The armature coils are never disconnected during rotation. You need to study how DC armatures are wound and how they work. Also brush up on converters, especially buck converters as used for DC motor controllers. You have some misconceptions with that.


----------



## Sonikaccord (Dec 17, 2012)

dcb said:


> I see, so you briefly considered a 6 lead bldc for this. I had always thought the flux direction was a function of current direction though, not voltage (not implying any viability to my original suggestion here).
> 
> I did leave out a bypass diode on the field, that is gonna hurt in buck mode as-is...


Essentially, with some minor modifications on my end of course.

The current direction is a function of the changing flux direction and vice-versa. The faster that change, the larger the induced voltage. Recovering the current from the collapsing field of the armature is a tough cookie. You'll only be recovering what's left of the armature current, like what major said.

Then once you think about the conservation of energy, how much is there really to gain in those off periods? In the buck converter, the inductor(2 for series motors) is going to be feeding the current from the collapsing field into the BEMF source, converting it into work and heat.

Chew on this one:
https://www.youtube.com/watch?v=Mj4rV0AoI-Q

The animations are nice. Ignore the overunity stuff...or not.


----------



## Sonikaccord (Dec 17, 2012)

Actually, I think that's more closely related to major's rotary converter project. It still may be helpful.


----------



## dcb (Dec 5, 2009)

Sonikaccord said:


> Chew on this one:
> [links to ufopolitics video]


Sorry I ever posed the question, where is the nuke thread button? (or did you just press it?)


----------



## samwichse (Jan 28, 2012)

It got pressed when bigmotherwhale entered the conversation.


----------



## bigmotherwhale (Apr 15, 2011)

samwichse said:


> It got pressed when bigmotherwhale entered the conversation.

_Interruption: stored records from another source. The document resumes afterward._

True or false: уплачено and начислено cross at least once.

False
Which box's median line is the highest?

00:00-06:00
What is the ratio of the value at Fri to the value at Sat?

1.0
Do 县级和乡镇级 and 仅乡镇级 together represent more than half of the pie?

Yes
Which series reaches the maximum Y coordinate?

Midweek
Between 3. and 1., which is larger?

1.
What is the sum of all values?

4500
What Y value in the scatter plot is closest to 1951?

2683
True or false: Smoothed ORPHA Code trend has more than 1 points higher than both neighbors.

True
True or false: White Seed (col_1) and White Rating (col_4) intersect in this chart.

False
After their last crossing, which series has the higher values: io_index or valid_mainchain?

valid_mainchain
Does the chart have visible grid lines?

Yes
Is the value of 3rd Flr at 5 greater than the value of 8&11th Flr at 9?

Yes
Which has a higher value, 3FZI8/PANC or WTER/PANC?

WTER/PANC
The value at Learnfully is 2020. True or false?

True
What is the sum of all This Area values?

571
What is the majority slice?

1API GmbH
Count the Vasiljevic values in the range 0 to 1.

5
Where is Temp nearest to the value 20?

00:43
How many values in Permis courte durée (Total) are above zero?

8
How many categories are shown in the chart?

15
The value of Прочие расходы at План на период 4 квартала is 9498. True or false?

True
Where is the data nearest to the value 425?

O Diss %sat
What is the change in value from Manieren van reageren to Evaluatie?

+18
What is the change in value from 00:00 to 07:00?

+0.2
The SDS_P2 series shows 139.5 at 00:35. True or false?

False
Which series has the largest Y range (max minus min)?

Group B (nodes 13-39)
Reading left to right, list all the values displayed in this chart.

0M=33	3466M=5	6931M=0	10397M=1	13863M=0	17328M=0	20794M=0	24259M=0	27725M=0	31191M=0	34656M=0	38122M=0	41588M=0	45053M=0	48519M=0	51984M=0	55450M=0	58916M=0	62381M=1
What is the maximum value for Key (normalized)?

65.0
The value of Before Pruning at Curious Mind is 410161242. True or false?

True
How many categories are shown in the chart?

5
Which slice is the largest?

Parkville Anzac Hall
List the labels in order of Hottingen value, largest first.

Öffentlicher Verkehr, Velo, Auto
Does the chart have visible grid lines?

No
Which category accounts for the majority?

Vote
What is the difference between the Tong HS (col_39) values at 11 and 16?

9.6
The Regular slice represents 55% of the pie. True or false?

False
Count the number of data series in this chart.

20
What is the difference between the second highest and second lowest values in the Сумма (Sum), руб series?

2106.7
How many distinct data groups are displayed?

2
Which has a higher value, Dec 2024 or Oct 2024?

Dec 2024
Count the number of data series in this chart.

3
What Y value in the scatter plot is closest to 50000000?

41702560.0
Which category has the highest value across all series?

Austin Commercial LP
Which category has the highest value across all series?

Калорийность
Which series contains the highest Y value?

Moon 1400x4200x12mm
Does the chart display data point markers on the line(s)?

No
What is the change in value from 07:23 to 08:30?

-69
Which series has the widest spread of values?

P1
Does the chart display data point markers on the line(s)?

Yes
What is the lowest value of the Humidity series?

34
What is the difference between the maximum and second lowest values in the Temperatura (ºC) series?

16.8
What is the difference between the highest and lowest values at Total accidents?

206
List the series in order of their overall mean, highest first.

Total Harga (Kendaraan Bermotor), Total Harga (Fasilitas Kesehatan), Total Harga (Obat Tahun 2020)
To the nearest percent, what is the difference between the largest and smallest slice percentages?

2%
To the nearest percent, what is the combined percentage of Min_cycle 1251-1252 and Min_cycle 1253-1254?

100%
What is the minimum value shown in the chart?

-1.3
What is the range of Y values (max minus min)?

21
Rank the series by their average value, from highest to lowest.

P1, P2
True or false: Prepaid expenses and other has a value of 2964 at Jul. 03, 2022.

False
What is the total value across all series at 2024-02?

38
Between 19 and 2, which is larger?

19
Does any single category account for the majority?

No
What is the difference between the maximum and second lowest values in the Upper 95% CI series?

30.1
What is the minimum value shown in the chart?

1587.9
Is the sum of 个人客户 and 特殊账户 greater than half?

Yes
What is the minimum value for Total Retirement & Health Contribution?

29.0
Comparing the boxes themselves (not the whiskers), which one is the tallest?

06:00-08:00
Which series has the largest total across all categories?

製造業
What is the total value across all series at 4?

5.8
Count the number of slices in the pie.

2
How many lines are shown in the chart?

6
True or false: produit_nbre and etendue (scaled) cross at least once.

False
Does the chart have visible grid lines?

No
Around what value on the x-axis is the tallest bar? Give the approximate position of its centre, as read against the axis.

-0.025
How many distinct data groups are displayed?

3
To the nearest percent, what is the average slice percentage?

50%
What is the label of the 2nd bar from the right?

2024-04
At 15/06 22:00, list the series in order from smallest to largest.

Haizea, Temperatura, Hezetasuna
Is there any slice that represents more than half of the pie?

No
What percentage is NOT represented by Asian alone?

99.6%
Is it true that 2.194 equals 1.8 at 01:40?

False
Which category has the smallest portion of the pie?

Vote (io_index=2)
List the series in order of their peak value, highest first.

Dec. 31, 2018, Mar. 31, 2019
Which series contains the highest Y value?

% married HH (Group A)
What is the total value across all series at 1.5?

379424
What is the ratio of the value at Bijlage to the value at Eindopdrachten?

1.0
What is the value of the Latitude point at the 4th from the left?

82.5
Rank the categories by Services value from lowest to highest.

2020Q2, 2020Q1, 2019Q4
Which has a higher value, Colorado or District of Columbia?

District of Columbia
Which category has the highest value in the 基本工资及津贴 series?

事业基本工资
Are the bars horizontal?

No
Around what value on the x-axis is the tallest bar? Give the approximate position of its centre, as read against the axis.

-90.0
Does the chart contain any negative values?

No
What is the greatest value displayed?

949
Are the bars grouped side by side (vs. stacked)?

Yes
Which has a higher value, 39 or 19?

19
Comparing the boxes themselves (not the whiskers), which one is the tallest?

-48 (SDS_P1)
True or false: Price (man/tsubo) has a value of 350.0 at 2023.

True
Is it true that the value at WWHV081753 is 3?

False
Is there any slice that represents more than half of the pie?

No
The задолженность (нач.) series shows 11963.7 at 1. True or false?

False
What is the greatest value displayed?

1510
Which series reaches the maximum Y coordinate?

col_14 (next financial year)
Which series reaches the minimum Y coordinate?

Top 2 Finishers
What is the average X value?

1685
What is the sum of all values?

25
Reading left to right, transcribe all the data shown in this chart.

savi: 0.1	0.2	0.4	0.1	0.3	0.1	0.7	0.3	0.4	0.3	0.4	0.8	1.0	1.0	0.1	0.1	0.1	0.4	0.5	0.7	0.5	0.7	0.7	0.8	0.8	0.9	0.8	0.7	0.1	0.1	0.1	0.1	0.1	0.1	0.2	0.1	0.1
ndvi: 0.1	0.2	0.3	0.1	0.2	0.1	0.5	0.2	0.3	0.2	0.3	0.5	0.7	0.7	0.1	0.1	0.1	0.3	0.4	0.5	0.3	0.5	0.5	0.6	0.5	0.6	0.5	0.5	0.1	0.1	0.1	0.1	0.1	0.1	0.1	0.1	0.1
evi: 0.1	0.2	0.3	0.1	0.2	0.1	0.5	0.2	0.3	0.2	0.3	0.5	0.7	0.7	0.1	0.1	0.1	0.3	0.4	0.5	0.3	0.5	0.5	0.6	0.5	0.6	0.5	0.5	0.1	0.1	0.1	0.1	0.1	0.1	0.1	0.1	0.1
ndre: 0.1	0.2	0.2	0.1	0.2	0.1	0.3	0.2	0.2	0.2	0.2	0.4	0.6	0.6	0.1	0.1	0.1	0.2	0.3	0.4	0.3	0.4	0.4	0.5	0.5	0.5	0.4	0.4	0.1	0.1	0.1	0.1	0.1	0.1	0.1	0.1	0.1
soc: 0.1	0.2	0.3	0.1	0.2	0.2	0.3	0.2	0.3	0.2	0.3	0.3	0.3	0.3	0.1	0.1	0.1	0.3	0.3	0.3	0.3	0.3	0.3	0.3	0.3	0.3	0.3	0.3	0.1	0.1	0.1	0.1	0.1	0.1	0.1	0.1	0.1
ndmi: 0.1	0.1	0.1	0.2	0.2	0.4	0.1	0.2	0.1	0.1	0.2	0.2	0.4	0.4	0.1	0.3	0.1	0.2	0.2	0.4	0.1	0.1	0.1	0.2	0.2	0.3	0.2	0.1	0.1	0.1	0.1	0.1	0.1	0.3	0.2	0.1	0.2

I thought i could be helpful and share with you my research into collapsing field recovery and generating higher voltages using motor windings, both of which ive had very good experimental results. 

I am however definitely not clued up on mechanically brushed motors, but the fact that arching occurs on the brushes and there is a great deal of radio noise, that there must be at least some voltage rise on the coils due to increasing resistance / dropping current.


----------



## dcb (Dec 5, 2009)

bigmotherwhale said:


> I am however definitely not clued up on mechanically brushed motors


http://www.ece.utah.edu/eceCTools/Motors/BrushDC/MotorBrushDCCommutation.pdf

I'm not sure about the thoroughness of your non-brushed motor understanding either. But even those have some degree of switching losses. But if you look at the typical inverter layout, you will see that that each coil is basically a buck converter (as is a DC motor + controller) and on a scope all those pulses get smoothed out inductively into relatively sinusoidal currents.

If I believed you had actual success relative to the OP I would inquire further, but my instincts tell me we are just peeling the onion on stubborn misconceptions, and subsequent theories founded on them.


----------